In Norris v. Crowe, 206 Pa. 488, in an opinion by Mr. Justice Dean, it is said : “ But a case directly in point is decided by the Supreme Court of California reported in 20 Cal. 637, and in 81 Amer. Decisions, 137, Kenyon v. Welty. In this ease a contract was entered into by both parties under the belief that the law had. been established by a decision of the Supreme Court made some time before. Clearly both parties entered into the contract under the view of the law as announced by the Supreme Court. Sometime after, the court overruled its decision in the first case, and an action was brought to set aside the agreement on the ground that it had been made because of a mutual mistake of law. The court refused to disturb the contract saying : ‘ Indeed the weight of authority in the United States is, that mistakes (of law) unless accompanied with special circumstances, under influence or misplaced confidence, constitute no ground for relief.’ ”

In Rogers v. Ingham, L. R. 3 Ch. Div. 351, it was held that suit could not be maintained where “ an executor acting on the advice of counsel on the construction of a will proposed to divide in certain proportions a fund between two legatees. One of the legatees being dissatisfied took the opinion of counsel, which agreed with the former opinion. The executor then divided *208and paid over the fund in accordance with the opinions. Two years afterwards the dissatisfied legatee filed a bill against the executor and the other legatee, alleging that the will had been wrongly construed and claiming repayment from the other legatee.”

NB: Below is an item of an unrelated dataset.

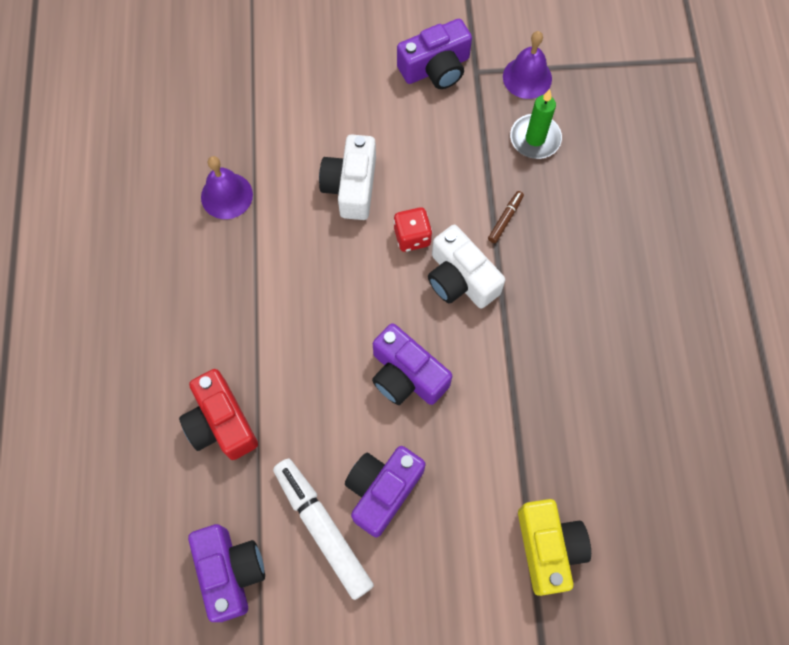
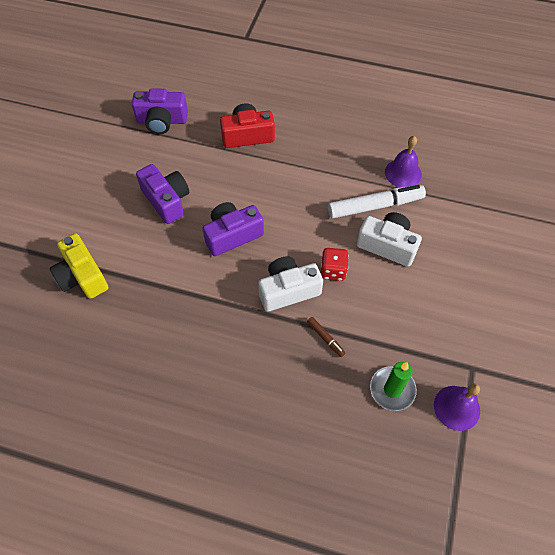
camera: 110 degrees right, 10 degrees down
white marker [273,458,374,600] -> white marker moved to [328,185,426,219]
purple camera [397,19,472,89] -> none
yellow camera [518,499,591,596] -> yellow camera turned 45 degrees clockwise [50,233,108,299]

Subordinate to these principal contentions are two: First, that the complainant was not entitled to an account prior to the deed of May 20, 1896, by which the interest of Josephine Flowers was conveyed to appellant. This deed conveyed all and singular the estate, real, personal and mixed to which the grantee was entitled or which she may thereafter be entitled to. The master finds that the deed was intended to divest the life interest of Josephine Flowers in said trust estate and to merge it into the estate in remainder, thereby vesting in Anna F. Richardson all the rights of Josephine Flowers either in the principal of the estate or in any claim arising therefrom and that the deed carried with it any interest in rents which had accrued as well as those which were to accrue. The language of the deed imports this and it was not error for the court below to confirm his findings.

Second, that the complainant was not entitled to interest upon the amount of rents to which she made claim. That she was properly awarded such enterest needs no extended discussion. The warrant for it may he found in the opinion of Mr. Justice Dean in the case of McGowan v. Bailey, 179 Pa. 470.

The assignments of error are not sustained, the decree is affirmed and appeals in both cases are dismissed at the cost of the respective appellants.